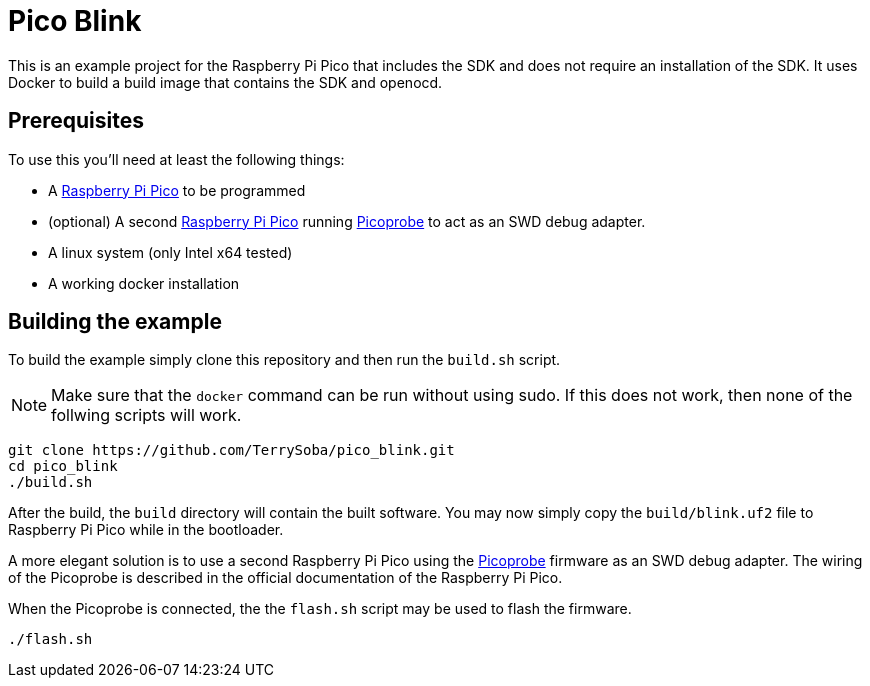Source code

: = Pico Blink

This is an example project for the Raspberry Pi Pico that includes the SDK and does not require an installation of the SDK.
It uses Docker to build a build image that contains the SDK and openocd.

== Prerequisites

To use this you'll need at least the following things:

 * A https://www.raspberrypi.org/products/raspberry-pi-pico/[Raspberry Pi Pico] to be programmed
 * (optional) A second https://www.raspberrypi.org/products/raspberry-pi-pico/[Raspberry Pi Pico] running https://github.com/raspberrypi/picoprobe[Picoprobe] to act as an SWD debug adapter.
 * A linux system (only Intel x64 tested)
 * A working docker installation


== Building the example

To build the example simply clone this repository and then run the `build.sh` script.

NOTE: Make sure that the `docker` command can be run without using sudo. If this does not work, then none of the follwing scripts will work.

[source,bash]
----
git clone https://github.com/TerrySoba/pico_blink.git
cd pico_blink
./build.sh
----



After the build, the `build` directory will contain the built software.
You may now simply copy the `build/blink.uf2` file to Raspberry Pi Pico while in the bootloader.

A more elegant solution is to use a second Raspberry Pi Pico using the https://github.com/raspberrypi/picoprobe[Picoprobe] firmware as an SWD debug adapter.
The wiring of the Picoprobe is described in the official documentation of the Raspberry Pi Pico.

When the Picoprobe is connected, the the `flash.sh` script may be used to flash the firmware.

[source,bash]
----
./flash.sh
----


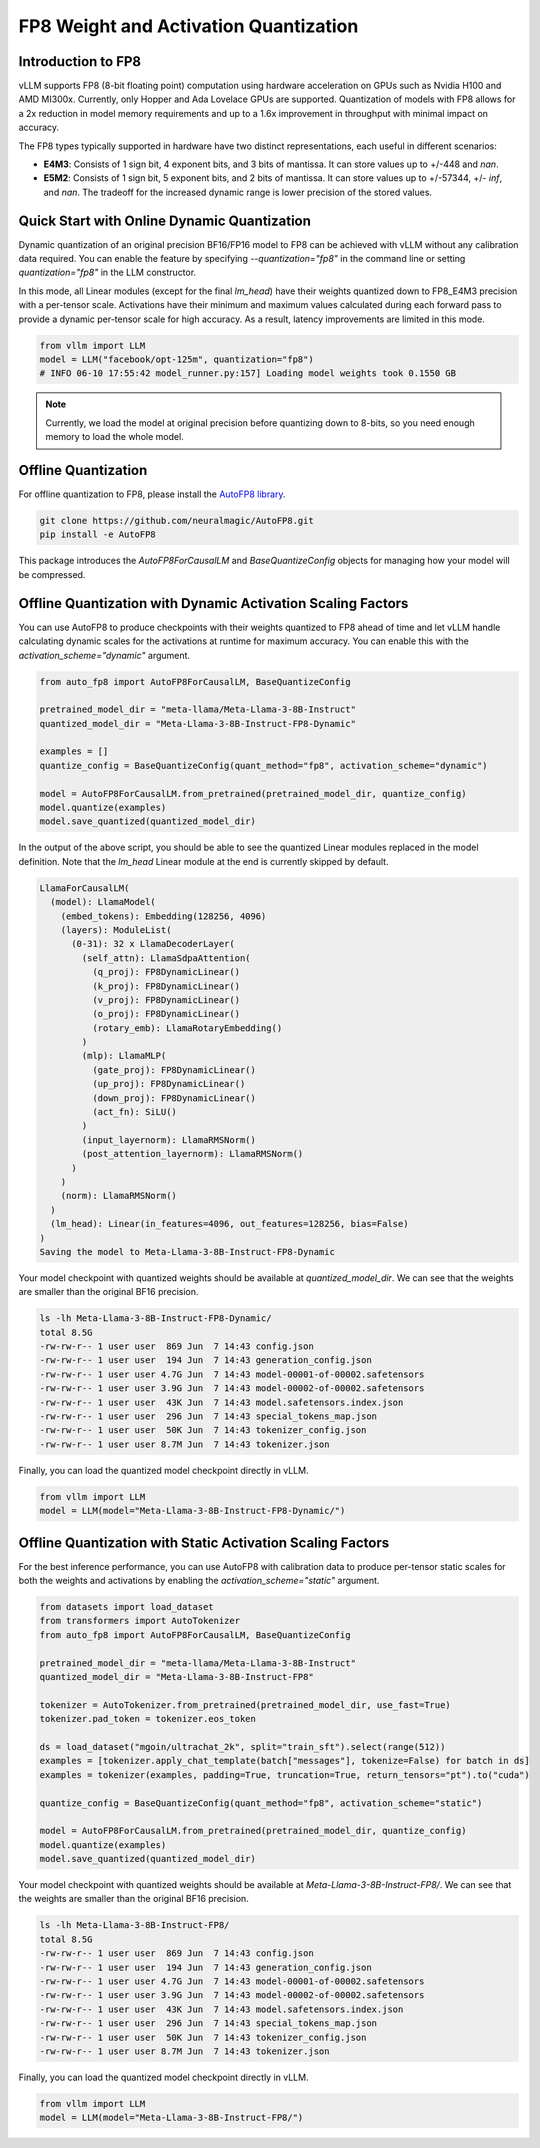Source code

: .. _fp8:

FP8 Weight and Activation Quantization
======================================

Introduction to FP8
-------------------

vLLM supports FP8 (8-bit floating point) computation using hardware acceleration on GPUs such as Nvidia H100 and AMD MI300x. Currently, only Hopper and Ada Lovelace GPUs are supported. Quantization of models with FP8 allows for a 2x reduction in model memory requirements and up to a 1.6x improvement in throughput with minimal impact on accuracy.

The FP8 types typically supported in hardware have two distinct representations, each useful in different scenarios:

- **E4M3**: Consists of 1 sign bit, 4 exponent bits, and 3 bits of mantissa. It can store values up to +/-448 and `nan`.
- **E5M2**: Consists of 1 sign bit, 5 exponent bits, and 2 bits of mantissa. It can store values up to +/-57344, +/- `inf`, and `nan`. The tradeoff for the increased dynamic range is lower precision of the stored values.

Quick Start with Online Dynamic Quantization
-------------------------------------

Dynamic quantization of an original precision BF16/FP16 model to FP8 can be achieved with vLLM without any calibration data required. You can enable the feature by specifying `--quantization="fp8"` in the command line or setting `quantization="fp8"` in the LLM constructor.

In this mode, all Linear modules (except for the final `lm_head`) have their weights quantized down to FP8_E4M3 precision with a per-tensor scale. Activations have their minimum and maximum values calculated during each forward pass to provide a dynamic per-tensor scale for high accuracy. As a result, latency improvements are limited in this mode.

.. code-block:: python

    from vllm import LLM
    model = LLM("facebook/opt-125m", quantization="fp8")
    # INFO 06-10 17:55:42 model_runner.py:157] Loading model weights took 0.1550 GB

.. note::

    Currently, we load the model at original precision before quantizing down to 8-bits, so you need enough memory to load the whole model.

Offline Quantization
--------------------

For offline quantization to FP8, please install the `AutoFP8 library <https://github.com/neuralmagic/autofp8>`_.

.. code-block:: bash

    git clone https://github.com/neuralmagic/AutoFP8.git
    pip install -e AutoFP8

This package introduces the `AutoFP8ForCausalLM` and `BaseQuantizeConfig` objects for managing how your model will be compressed.

Offline Quantization with Dynamic Activation Scaling Factors
------------------------------------------------------------

You can use AutoFP8 to produce checkpoints with their weights quantized to FP8 ahead of time and let vLLM handle calculating dynamic scales for the activations at runtime for maximum accuracy. You can enable this with the `activation_scheme="dynamic"` argument.

.. code-block:: python

    from auto_fp8 import AutoFP8ForCausalLM, BaseQuantizeConfig

    pretrained_model_dir = "meta-llama/Meta-Llama-3-8B-Instruct"
    quantized_model_dir = "Meta-Llama-3-8B-Instruct-FP8-Dynamic"

    examples = []
    quantize_config = BaseQuantizeConfig(quant_method="fp8", activation_scheme="dynamic")

    model = AutoFP8ForCausalLM.from_pretrained(pretrained_model_dir, quantize_config)
    model.quantize(examples)
    model.save_quantized(quantized_model_dir)

In the output of the above script, you should be able to see the quantized Linear modules replaced in the model definition. Note that the `lm_head` Linear module at the end is currently skipped by default.

.. code-block:: text

    LlamaForCausalLM(
      (model): LlamaModel(
        (embed_tokens): Embedding(128256, 4096)
        (layers): ModuleList(
          (0-31): 32 x LlamaDecoderLayer(
            (self_attn): LlamaSdpaAttention(
              (q_proj): FP8DynamicLinear()
              (k_proj): FP8DynamicLinear()
              (v_proj): FP8DynamicLinear()
              (o_proj): FP8DynamicLinear()
              (rotary_emb): LlamaRotaryEmbedding()
            )
            (mlp): LlamaMLP(
              (gate_proj): FP8DynamicLinear()
              (up_proj): FP8DynamicLinear()
              (down_proj): FP8DynamicLinear()
              (act_fn): SiLU()
            )
            (input_layernorm): LlamaRMSNorm()
            (post_attention_layernorm): LlamaRMSNorm()
          )
        )
        (norm): LlamaRMSNorm()
      )
      (lm_head): Linear(in_features=4096, out_features=128256, bias=False)
    )
    Saving the model to Meta-Llama-3-8B-Instruct-FP8-Dynamic

Your model checkpoint with quantized weights should be available at `quantized_model_dir`. We can see that the weights are smaller than the original BF16 precision.

.. code-block:: bash

    ls -lh Meta-Llama-3-8B-Instruct-FP8-Dynamic/
    total 8.5G
    -rw-rw-r-- 1 user user  869 Jun  7 14:43 config.json
    -rw-rw-r-- 1 user user  194 Jun  7 14:43 generation_config.json
    -rw-rw-r-- 1 user user 4.7G Jun  7 14:43 model-00001-of-00002.safetensors
    -rw-rw-r-- 1 user user 3.9G Jun  7 14:43 model-00002-of-00002.safetensors
    -rw-rw-r-- 1 user user  43K Jun  7 14:43 model.safetensors.index.json
    -rw-rw-r-- 1 user user  296 Jun  7 14:43 special_tokens_map.json
    -rw-rw-r-- 1 user user  50K Jun  7 14:43 tokenizer_config.json
    -rw-rw-r-- 1 user user 8.7M Jun  7 14:43 tokenizer.json

Finally, you can load the quantized model checkpoint directly in vLLM.

.. code-block:: python

    from vllm import LLM
    model = LLM(model="Meta-Llama-3-8B-Instruct-FP8-Dynamic/")

Offline Quantization with Static Activation Scaling Factors
-----------------------------------------------------------

For the best inference performance, you can use AutoFP8 with calibration data to produce per-tensor static scales for both the weights and activations by enabling the `activation_scheme="static"` argument.

.. code-block:: python

    from datasets import load_dataset
    from transformers import AutoTokenizer
    from auto_fp8 import AutoFP8ForCausalLM, BaseQuantizeConfig

    pretrained_model_dir = "meta-llama/Meta-Llama-3-8B-Instruct"
    quantized_model_dir = "Meta-Llama-3-8B-Instruct-FP8"

    tokenizer = AutoTokenizer.from_pretrained(pretrained_model_dir, use_fast=True)
    tokenizer.pad_token = tokenizer.eos_token

    ds = load_dataset("mgoin/ultrachat_2k", split="train_sft").select(range(512))
    examples = [tokenizer.apply_chat_template(batch["messages"], tokenize=False) for batch in ds]
    examples = tokenizer(examples, padding=True, truncation=True, return_tensors="pt").to("cuda")

    quantize_config = BaseQuantizeConfig(quant_method="fp8", activation_scheme="static")

    model = AutoFP8ForCausalLM.from_pretrained(pretrained_model_dir, quantize_config)
    model.quantize(examples)
    model.save_quantized(quantized_model_dir)

Your model checkpoint with quantized weights should be available at `Meta-Llama-3-8B-Instruct-FP8/`. We can see that the weights are smaller than the original BF16 precision.

.. code-block:: bash

    ls -lh Meta-Llama-3-8B-Instruct-FP8/
    total 8.5G
    -rw-rw-r-- 1 user user  869 Jun  7 14:43 config.json
    -rw-rw-r-- 1 user user  194 Jun  7 14:43 generation_config.json
    -rw-rw-r-- 1 user user 4.7G Jun  7 14:43 model-00001-of-00002.safetensors
    -rw-rw-r-- 1 user user 3.9G Jun  7 14:43 model-00002-of-00002.safetensors
    -rw-rw-r-- 1 user user  43K Jun  7 14:43 model.safetensors.index.json
    -rw-rw-r-- 1 user user  296 Jun  7 14:43 special_tokens_map.json
    -rw-rw-r-- 1 user user  50K Jun  7 14:43 tokenizer_config.json
    -rw-rw-r-- 1 user user 8.7M Jun  7 14:43 tokenizer.json

Finally, you can load the quantized model checkpoint directly in vLLM.

.. code-block:: python

    from vllm import LLM
    model = LLM(model="Meta-Llama-3-8B-Instruct-FP8/")
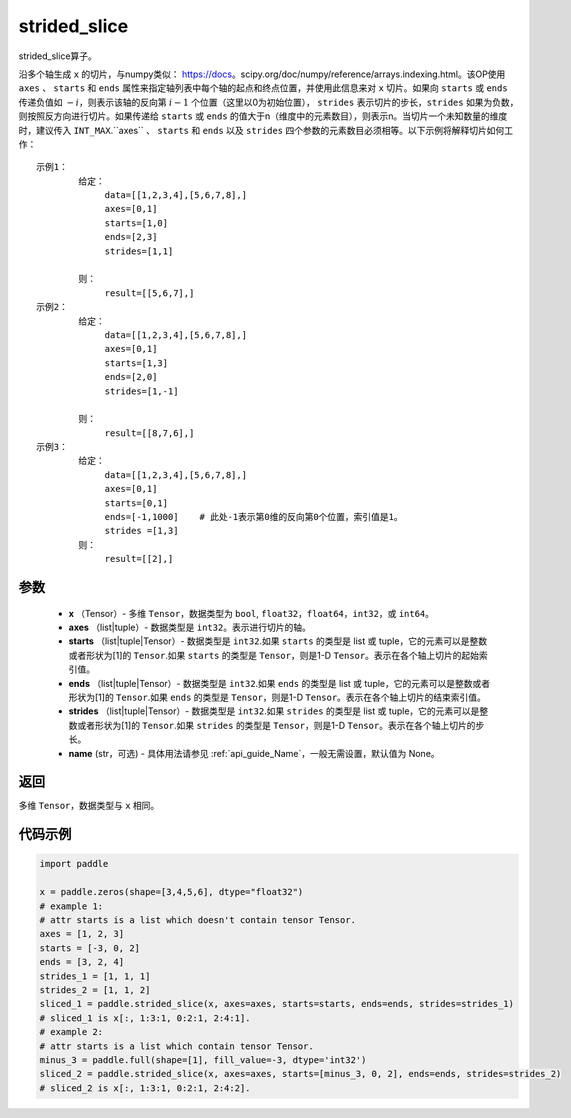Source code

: .. _cn_api_strided_slice:

strided_slice
-------------------------------
.. py:function:: paddle.strided_slice(x, axes, starts, ends, strides, name)



strided_slice算子。

沿多个轴生成 ``x`` 的切片，与numpy类似： https://docs。scipy.org/doc/numpy/reference/arrays.indexing.html。该OP使用 ``axes`` 、 ``starts`` 和 ``ends`` 属性来指定轴列表中每个轴的起点和终点位置，并使用此信息来对 ``x`` 切片。如果向 ``starts`` 或 ``ends`` 传递负值如 :math:`-i`，则表示该轴的反向第 :math:`i-1` 个位置（这里以0为初始位置）， ``strides`` 表示切片的步长，``strides`` 如果为负数，则按照反方向进行切片。如果传递给 ``starts`` 或 ``ends`` 的值大于n（维度中的元素数目），则表示n。当切片一个未知数量的维度时，建议传入 ``INT_MAX``.``axes`` 、 ``starts`` 和 ``ends`` 以及 ``strides`` 四个参数的元素数目必须相等。以下示例将解释切片如何工作：

::

        
        示例1：
                给定：
                     data=[[1,2,3,4],[5,6,7,8],]
                     axes=[0,1]
                     starts=[1,0]
                     ends=[2,3]
                     strides=[1,1]

                则：
                     result=[[5,6,7],]
        示例2：
                给定：
                     data=[[1,2,3,4],[5,6,7,8],]
                     axes=[0,1]
                     starts=[1,3]
                     ends=[2,0]
                     strides=[1,-1]

                则：
                     result=[[8,7,6],] 
        示例3：
                给定：
                     data=[[1,2,3,4],[5,6,7,8],]
                     axes=[0,1]
                     starts=[0,1]
                     ends=[-1,1000]    # 此处-1表示第0维的反向第0个位置，索引值是1。
                     strides =[1,3]
                则：
                     result=[[2],]
                     

参数
::::::::::::

       
        - **x** （Tensor）- 多维 ``Tensor``，数据类型为 ``bool``, ``float32``，``float64``，``int32``，或 ``int64``。
        - **axes** （list|tuple）- 数据类型是 ``int32``。表示进行切片的轴。
        - **starts** （list|tuple|Tensor）- 数据类型是 ``int32``.如果 ``starts`` 的类型是 list 或 tuple，它的元素可以是整数或者形状为[1]的 ``Tensor``.如果 ``starts`` 的类型是 ``Tensor``，则是1-D ``Tensor``。表示在各个轴上切片的起始索引值。
        - **ends** （list|tuple|Tensor）- 数据类型是 ``int32``.如果 ``ends`` 的类型是 list 或 tuple，它的元素可以是整数或者形状为[1]的 ``Tensor``.如果 ``ends`` 的类型是 ``Tensor``，则是1-D ``Tensor``。表示在各个轴上切片的结束索引值。
        - **strides** （list|tuple|Tensor）- 数据类型是 ``int32``.如果 ``strides`` 的类型是 list 或 tuple，它的元素可以是整数或者形状为[1]的 ``Tensor``.如果 ``strides`` 的类型是 ``Tensor``，则是1-D ``Tensor``。表示在各个轴上切片的步长。
        - **name** (str，可选) - 具体用法请参见  :ref:`api_guide_Name`，一般无需设置，默认值为 None。

返回
::::::::::::
多维 ``Tensor``，数据类型与 ``x`` 相同。


代码示例
::::::::::::

.. code-block:: python

        import paddle
        
        x = paddle.zeros(shape=[3,4,5,6], dtype="float32")
        # example 1:
        # attr starts is a list which doesn't contain tensor Tensor.
        axes = [1, 2, 3]
        starts = [-3, 0, 2]
        ends = [3, 2, 4]
        strides_1 = [1, 1, 1]
        strides_2 = [1, 1, 2]
        sliced_1 = paddle.strided_slice(x, axes=axes, starts=starts, ends=ends, strides=strides_1)
        # sliced_1 is x[:, 1:3:1, 0:2:1, 2:4:1].                                        
        # example 2:
        # attr starts is a list which contain tensor Tensor.
        minus_3 = paddle.full(shape=[1], fill_value=-3, dtype='int32')
        sliced_2 = paddle.strided_slice(x, axes=axes, starts=[minus_3, 0, 2], ends=ends, strides=strides_2)
        # sliced_2 is x[:, 1:3:1, 0:2:1, 2:4:2].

^^^^^^^^^^^^^^^^

Exercise instructions:
Report every line of the data in which "products" appears.

Task response:
 * A https://www.raspberrypi.org/products/raspberry-pi-pico/[Raspberry Pi Pico] to be programmed
 * (optional) A second https://www.raspberrypi.org/products/raspberry-pi-pico/[Raspberry Pi Pico] running https://github.com/raspberrypi/picoprobe[Picoprobe] to act as an SWD debug adapter.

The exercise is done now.